> [Фрагмент страницы]:
┌──

Пытливые вопросы тогдашней таможенной декларации (сейчас она стала немного проще) имели целью выяснить наиболее сенсационные подробности моей «бурной» жизни. Множество параграфов обязывали меня признаться, не находился ли я в последнее время в местностях, охваченных ящуром, на какой-нибудь крестьянской ферме, или нет ли у меня в багаже мяса или мясных продуктов, ножа или стилета. Еще более подробны и назойливы вопросы, касающиеся перевозимых насекомых. Очень трогательна приписка в конце формуляра: в случае если бы я захотел признаться еще в чем-либо, а в этой большой анкете не хватило бы для этого места, я мог бы продолжить свою творческую деятельность на отдельном листе.
Мы живем в эпоху реактивных самолетов и бумажек. За одно кругосветное путешествие, посетив девятнадцать стран, я заполнил сорок девять формуляров, содержащих семьсот пятьдесят два вопроса.
Может быть, все это впечатления перелетной птицы. Во время путешествия в багаже остается все меньше и меньше упаковок с польскими названиями. Вот вчера ты проглотил последнюю таблетку акрихина, предупреждающего малярию, и вынужден был пополнить запас соответствующим швейцарским лекарством. Сегодня выбросил в Арафурское море использованный тюбик зубной пасты познаньской фабрики и купил новый в корабельном киоске. Подарил другу последнюю бутылку «зубровки». Но как-то никогда не уменьшается число анкет и формуляров. Есть страны, интересующиеся исключительно цветом твоих банкнотов, но, к сожалению, преобладают такие, где любой приезжий заранее воспринимается как заразный, подозрительный тип, явившийся только затем, чтобы благородным до мозга костей жителям этой страны продавать бриллианты, наркотики, порнографические фильмы и мясные паштеты со стрихнином…
Таможенник прочитал мой чистосердечный отчет и задал вопрос, не содержащийся в декларации, который я не понял.

└──

> [Порядок работы 1]:
Пожалуйста, запишите дословно весь фрагмент о таможенных анкетах.
Фрагмент о таможенных анкетах никак не связан со списком ниже.

> [Исходные записи]:
┌──

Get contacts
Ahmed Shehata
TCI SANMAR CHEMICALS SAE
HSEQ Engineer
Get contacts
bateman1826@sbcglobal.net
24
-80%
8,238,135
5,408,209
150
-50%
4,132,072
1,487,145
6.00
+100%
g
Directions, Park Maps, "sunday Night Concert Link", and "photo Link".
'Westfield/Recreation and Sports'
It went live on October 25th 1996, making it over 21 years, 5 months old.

└──

> [Порядок работы 2]:
Перепишите весь список, заменив «Get contacts» на «Получить контакты», а всё остальное оставьте без изменений.

> [Решение задания 1]:
Пытливые вопросы тогдашней таможенной декларации (сейчас она стала немного проще) имели целью выяснить наиболее сенсационные подробности моей «бурной» жизни. Множество параграфов обязывали меня признаться, не находился ли я в последнее время в местностях, охваченных ящуром, на какой-нибудь крестьянской ферме, или нет ли у меня в багаже мяса или мясных продуктов, ножа или стилета. Еще более подробны и назойливы вопросы, касающиеся перевозимых насекомых. Очень трогательна приписка в конце формуляра: в случае если бы я захотел признаться еще в чем-либо, а в этой большой анкете не хватило бы для этого места, я мог бы продолжить свою творческую деятельность на отдельном листе.
Мы живем в эпоху реактивных самолетов и бумажек. За одно кругосветное путешествие, посетив девятнадцать стран, я заполнил сорок девять формуляров, содержащих семьсот пятьдесят два вопроса.
Может быть, все это впечатления перелетной птицы. Во время путешествия в багаже остается все меньше и меньше упаковок с польскими названиями. Вот вчера ты проглотил последнюю таблетку акрихина, предупреждающего малярию, и вынужден был пополнить запас соответствующим швейцарским лекарством. Сегодня выбросил в Арафурское море использованный тюбик зубной пасты познаньской фабрики и купил новый в корабельном киоске. Подарил другу последнюю бутылку «зубровки». Но как-то никогда не уменьшается число анкет и формуляров. Есть страны, интересующиеся исключительно цветом твоих банкнотов, но, к сожалению, преобладают такие, где любой приезжий заранее воспринимается как заразный, подозрительный тип, явившийся только затем, чтобы благородным до мозга костей жителям этой страны продавать бриллианты, наркотики, порнографические фильмы и мясные паштеты со стрихнином…
Таможенник прочитал мой чистосердечный отчет и задал вопрос, не содержащийся в декларации, который я не понял.

> [Решение задания 2]:
Получить контакты
Ahmed Shehata
TCI SANMAR CHEMICALS SAE
HSEQ Engineer
Получить контакты
bateman1826@sbcglobal.net
24
-80%
8,238,135
5,408,209
150
-50%
4,132,072
1,487,145
6.00
+100%
g
Directions, Park Maps, "sunday Night Concert Link", and "photo Link".
'Westfield/Recreation and Sports'
It went live on October 25th 1996, making it over 21 years, 5 months old.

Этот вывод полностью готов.